Mesdames, Messieurs,
La pandémie du COVID-19 et le confinement ont montré combien chacun de nous peut se trouver démuni face au stress et à l’anxiété résultant des incertitudes, de l’isolement ou encore d’une perte subite d’emploi et de revenus. Faute d’une prise en charge adéquate, ceux-ci peuvent à leur tour mener à des dépressions graves, à des violences ou à des comportements autodestructeurs.
Mais la pandémie a aussi donné lieu à une prise de conscience de nos vulnérabilités et de la nécessité d’y porter l’attention nécessaire. Nous devons l’utiliser à bon escient pour plaider plus vigoureusement la cause d’une bonne santé mentale pour tous, et convaincre les plus réticents. Un effort auquel contribue sans aucun doute la conférence d’aujourd’hui.
Lors de mes visites sur le terrain, notamment en Afrique, en tant que Défenseur des Objectifs de Développement durable des Nations Unies, j’ai toujours à cœur d’inscrire à mon programme des questions liées à la santé mentale. C’est en effet l’une de mes priorités.
J’ai eu la chance d’y rencontrer des soignants dévoués, travaillant dans des conditions souvent précaires, et des familles mobilisées tout entières autour d’un enfant. J’ai pris conscience qu’il faut aussi rester attentif à certaines sensibilités. Mais le souci de protéger la dignité humaine devrait être au centre de nos préoccupations.
Les efforts visant à mettre fin à la stigmatisation et à lever les tabous devraient donc se poursuivre sans relâche et s’amplifier. Sans cela, il faudra longtemps pour que disparaissent les discriminations, qui constituent une barrière à l’accès aux soins. Sans cela, il sera compliqué de mettre en place des actions efficaces pour prévenir et traiter les troubles psychiques, pour augmenter la résilience et pour offrir à chaque personne qui en a besoin les conseils requis ou les soins appropriés. Des campagnes et des informations ciblées, modulées, accessibles, passant par les médias, par l’éducation, par le secteur de la santé, par les communautés, et par les entreprises ont déjà fait leurs preuves. Elles doivent aussi leur succès à leur élaboration en concertation avec les personnes directement concernées, de même qu’avec leur entourage, et tenant compte de leurs préoccupations et de leur vision de leur place dans la société.
Comment organiser l’accès de toutes celles et tous ceux qui en ont besoin à l’écoute, aux consultations, et, le cas échéant, à des soins spécifiques, dans des conditions qui garantissent le respect des droits humains ? Les réponses à cette question demandent, elles aussi, une réflexion et des actions transversales.

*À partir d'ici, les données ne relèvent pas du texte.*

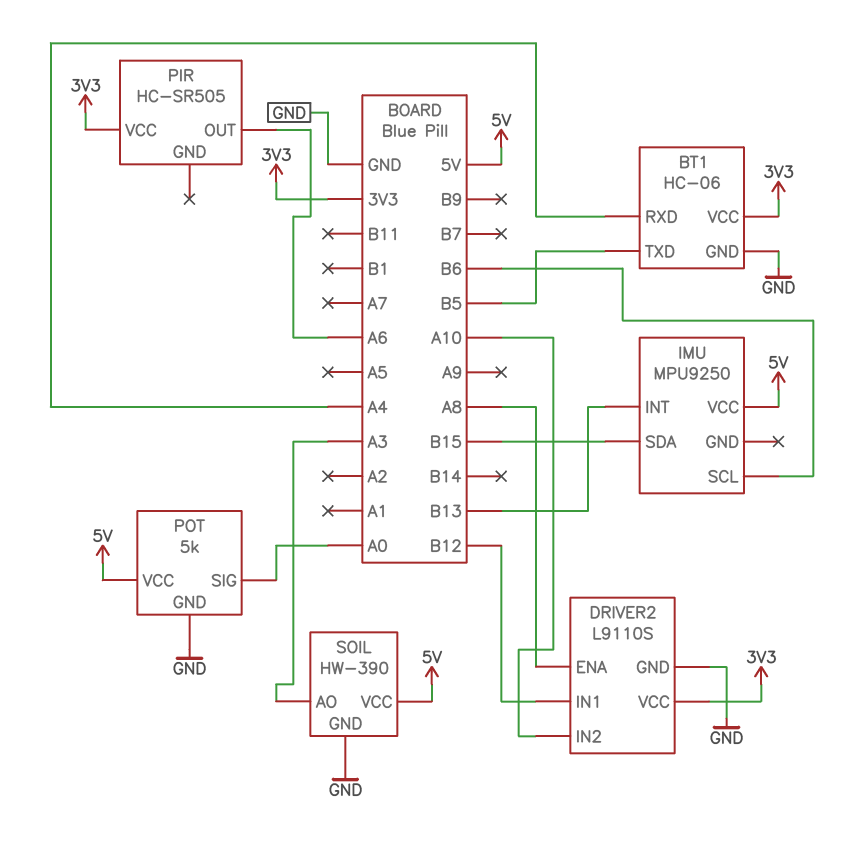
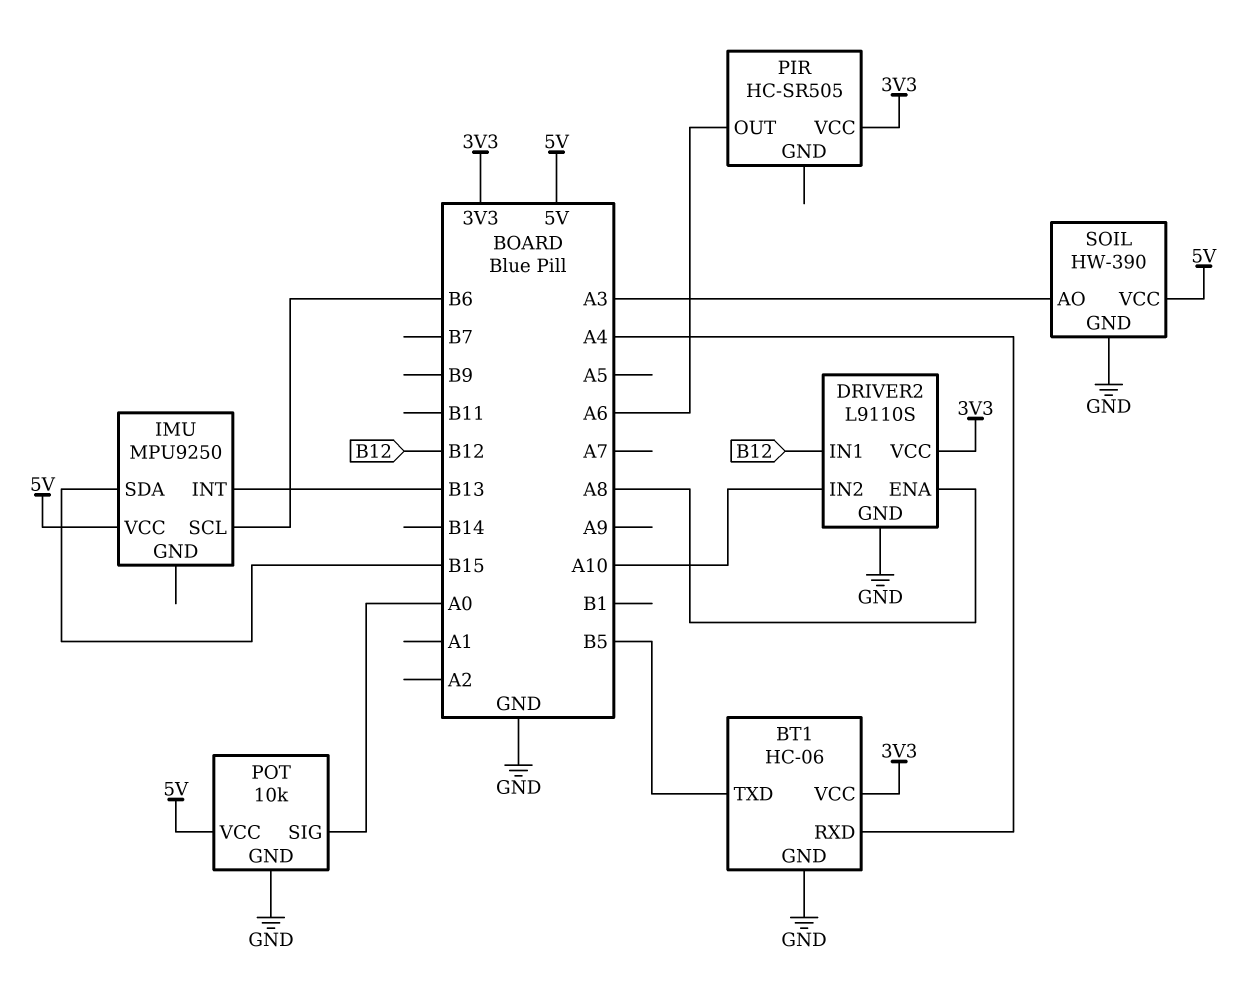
POT: 5k -> 10k

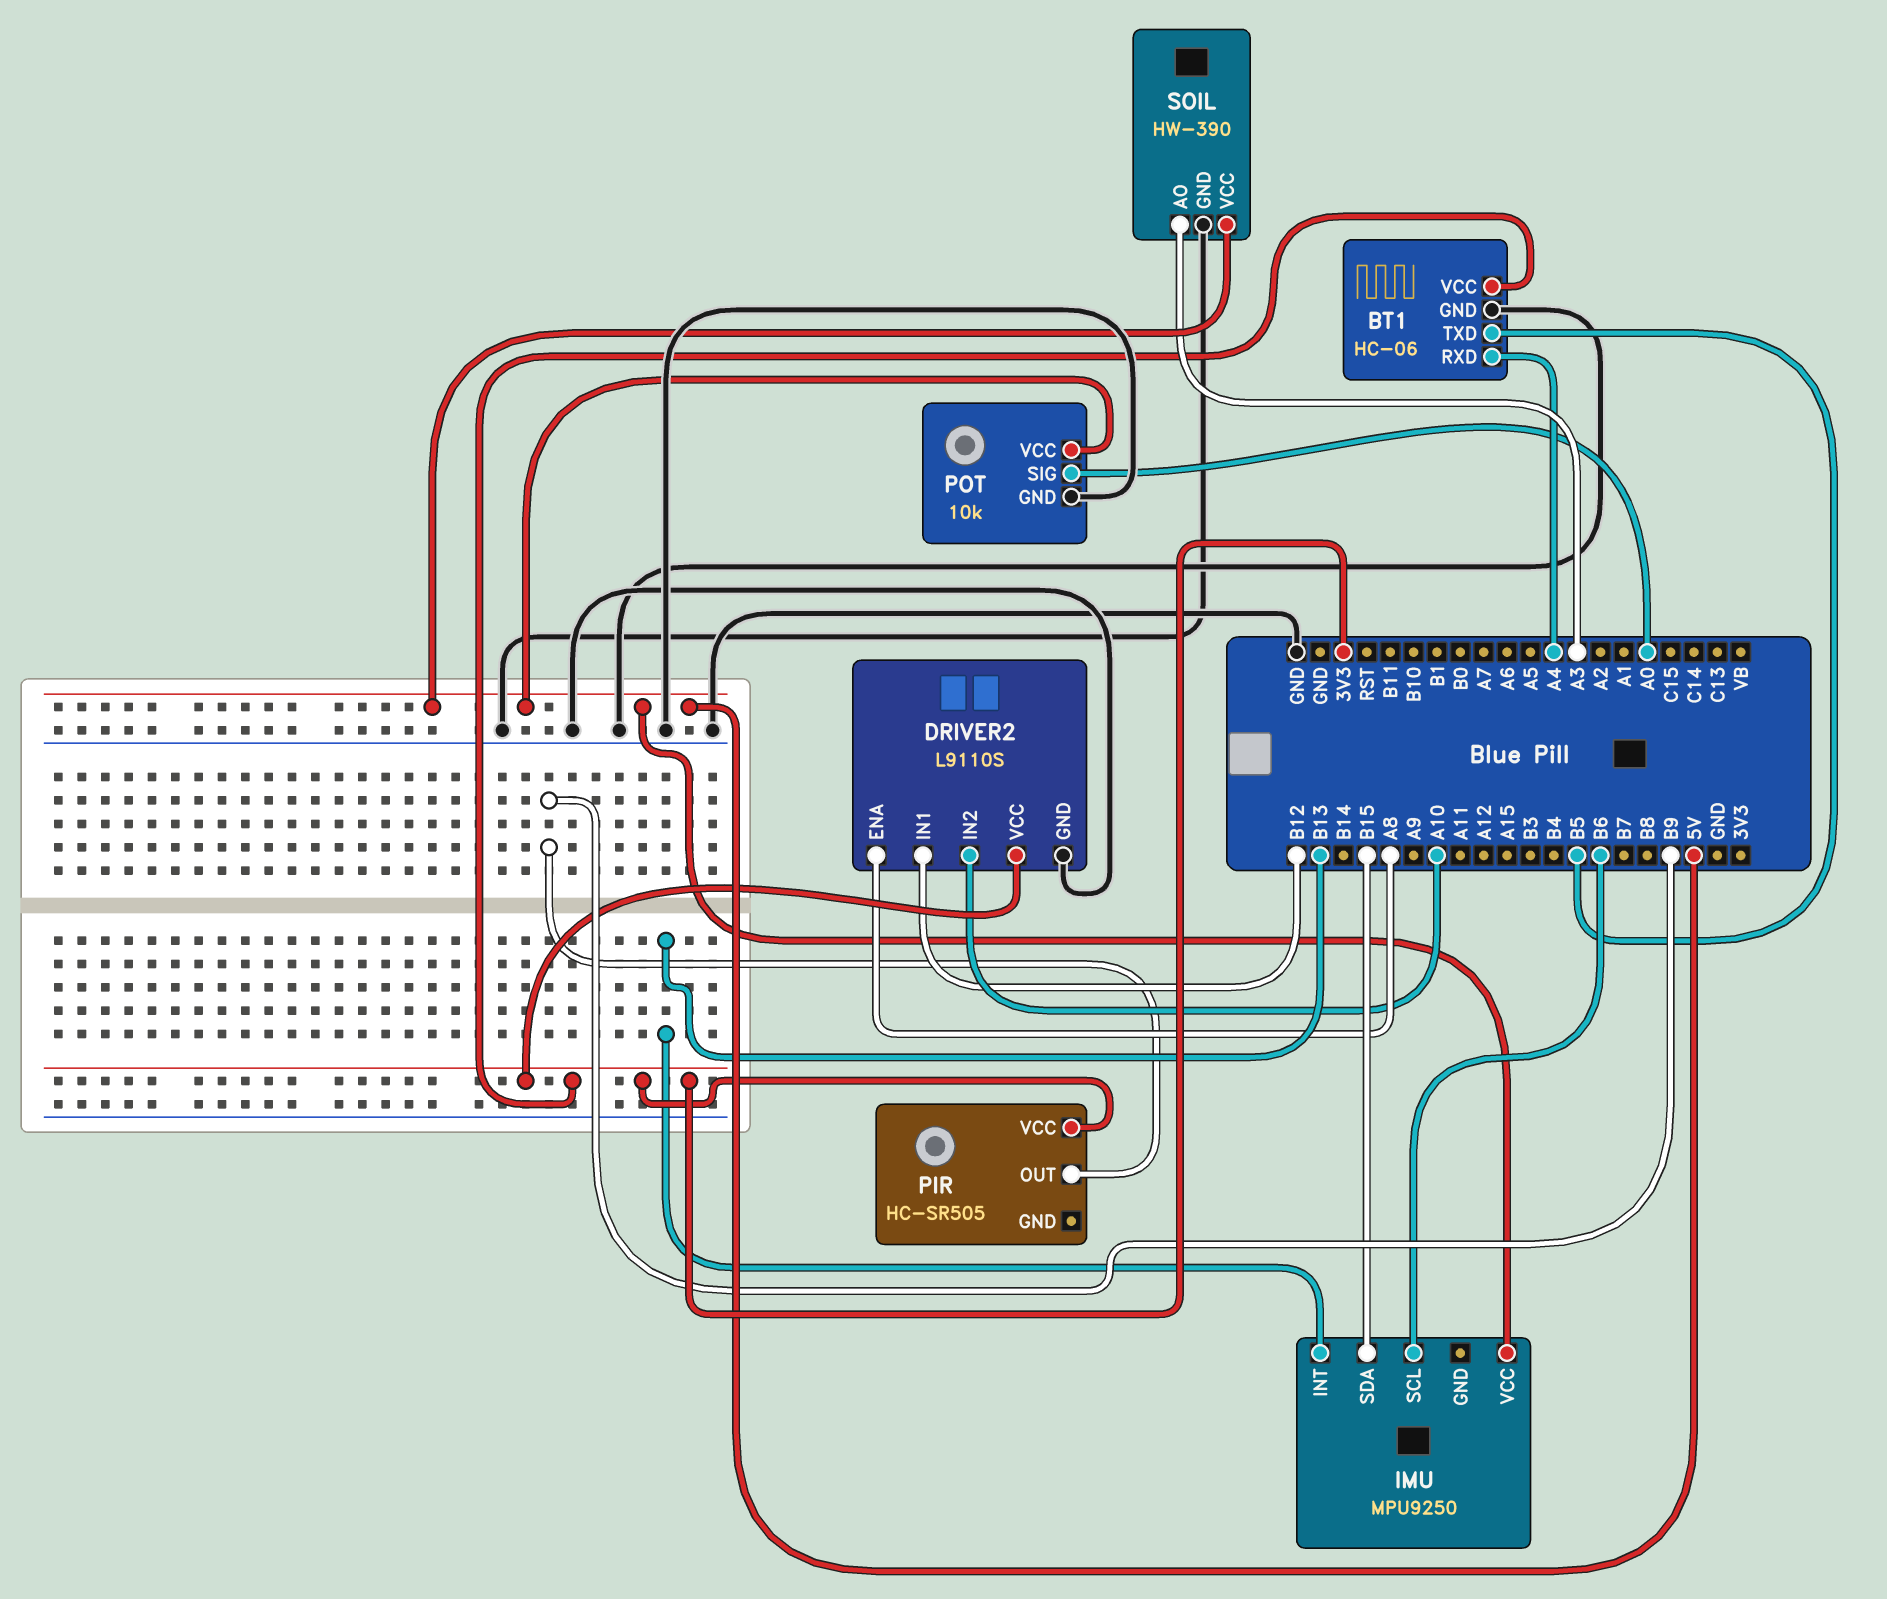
PIR pin OUT: A6 -> B9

Celles-ci pourraient porter sur les moyens, sur l’extension de la couverture de santé, sur l’accessibilité de l’information, sur les réseaux d’entraide existants, sur la diversité des réponses à apporter en fonction des situations locales, sur le rôle et la formation des divers intervenants. À nouveau, la perception et les opinions des personnes concernées doivent avoir leur place.
Investir dans la santé mentale c’est également travailler à la prévention. En dépit de nombreuses inconnues, nous commençons à comprendre un peu mieux les effets délétères, pour le bien-être mental, de facteurs tels que la pauvreté et les inégalités, les deuils, les guerres, les dysfonctionnements familiaux et les violences qu’ils génèrent ou encore l’exercice d’un travail pénible ou dépourvu de sens. Pour des populations vivant dans le dénuement ou dans des situations de conflit, les risques en matière de santé mentale sont importants, mais demeurent pourtant relativement sous-estimés. Pourtant le coût est élevé, non seulement pour les personnes et les familles, mais aussi pour les communautés, pour le capital humain d’un pays et pour l’économie tout entière. Ce travail de prévention ne peut pas incomber aux seuls médecins et psychologues : il s’agit d’une responsabilité partagée entre le secteur public, en particulier le secteur de l’éducation et celui de la petite enfance, les associations et le monde de l’entreprise ; en bref, la société tout entière.
Mesdames, Messieurs,
Une bonne santé mentale ne signifie pas seulement l’absence de problèmes, c’est aussi la capacité de mener une vie pleine et créative et disposer de la flexibilité et de la résilience nécessaires pour relever les défis de l’existence. Dans nos sociétés et à travers le monde, ces atouts demeurent aujourd’hui trop inéquitablement partagés. Je souhaite que vos échanges au cours de cette conférence ouvrent de nouvelles pistes et je vous souhaite des débats très fructueux.